Passenger Car Registrations Continue Downward Trend
Passenger car registrations in Europe (EU and EFTA) continued to fall in year-on-year comparisons made in August 2008. Figures released by the European Automobile Manufacturers’ Association show that registrations in August fell 15.6 per cent, from 955,000 to 806,000 in year-on-year monthly comparisons. Additionally, August figures show a 3.9 per cent reduction in new PC registrations in the period January-August 2008 compared with the same period in 2007.
More specific figures for August were also released, showing that new car registrations fell 16.5 per cent in Western Europe, with Ireland (-41.6 per cent) and Spain (-41.3) nursing the greatest haemorrhages. Thumbing its nose at the trends in the rest of the region, Portugal managed to post a growth of 4.8 per cent in new car registrations, though it was the only country to do so. Italy (-26.4 per cent), the UK (-18.6), Germany (-10.4) and France (-7.1) all saw falls.
In new EU member states, monthly demand also dropped compared to August 2007, though less steeply at 8.7 per cent. The Czech Republic (+0.5 per cent) and Poland (-0.9) saw relative stability, while Hungary (-23.3) and to a lesser extent Romania (-9.0) found things tougher going.

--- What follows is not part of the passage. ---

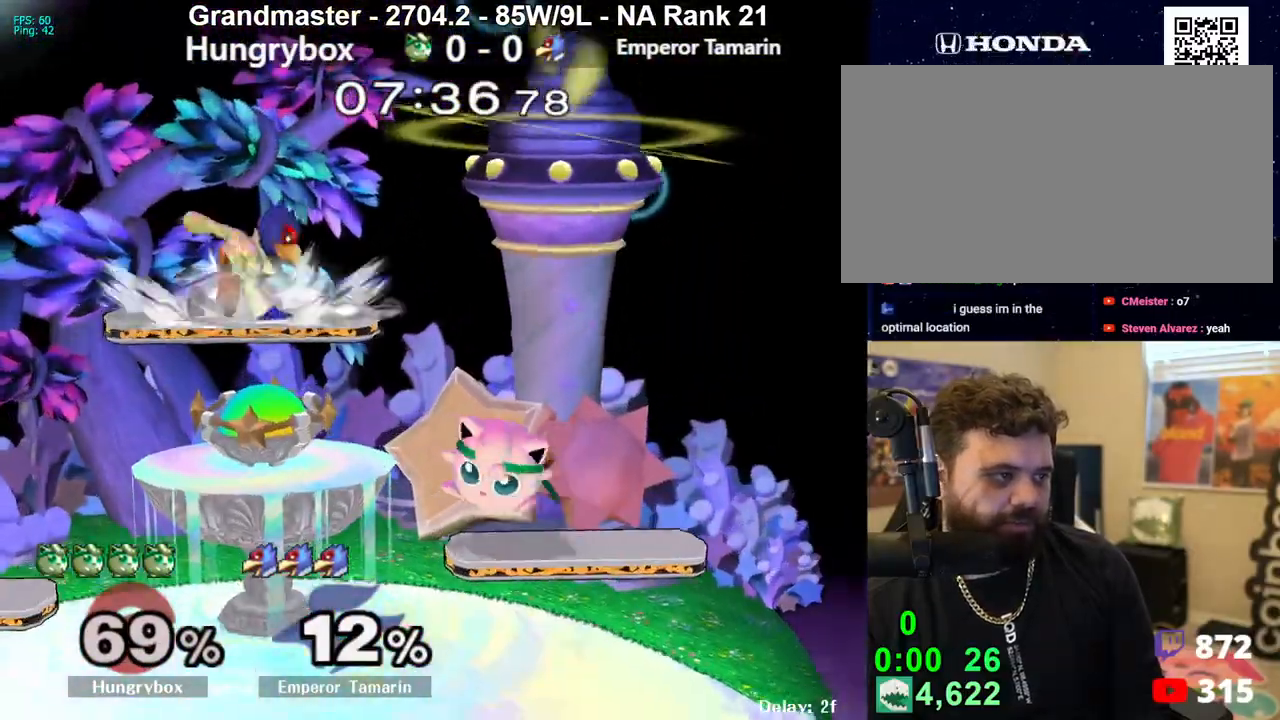
{"buttons": [], "left_stick": "center", "right_stick": "center", "events": [[67, "left_stick", "up-left"], [117, "B", "up"], [283, "left_stick", "center"]]}
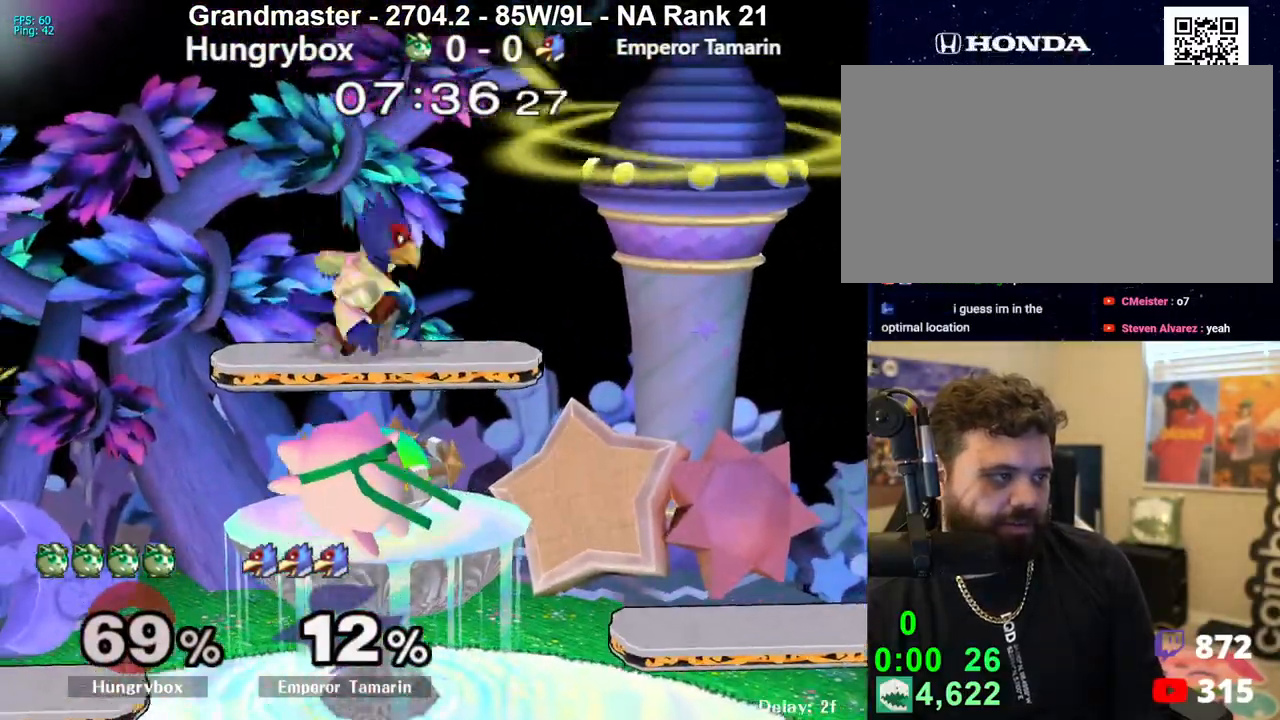
{"buttons": [], "left_stick": "center", "right_stick": "center", "events": [[150, "left_stick", "down"], [250, "right_stick", "up"], [267, "left_stick", "down-right"], [283, "Z", "down"], [333, "R1", "down"], [333, "Z", "up"], [333, "right_stick", "center"], [467, "R1", "up"], [467, "left_stick", "center"]]}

Speaking in a broader sense on the year-on-year January-September period comparisons, 2008’s decline was led by a 4.4 per cent drop in Western Europe, where modest growth in France (+2.9 per cent) and Germany (+1.7) was drowned out by the drops in Spain (-21.1), Italy (-12.0) and the UK (-3.8). Demand in new member states rose 2.7 per cent, with growth in Poland (+9.1) and the Czech Republic (+8.2) eclipsing the downward trend in Hungary (-4.9) and Romania (-3.5).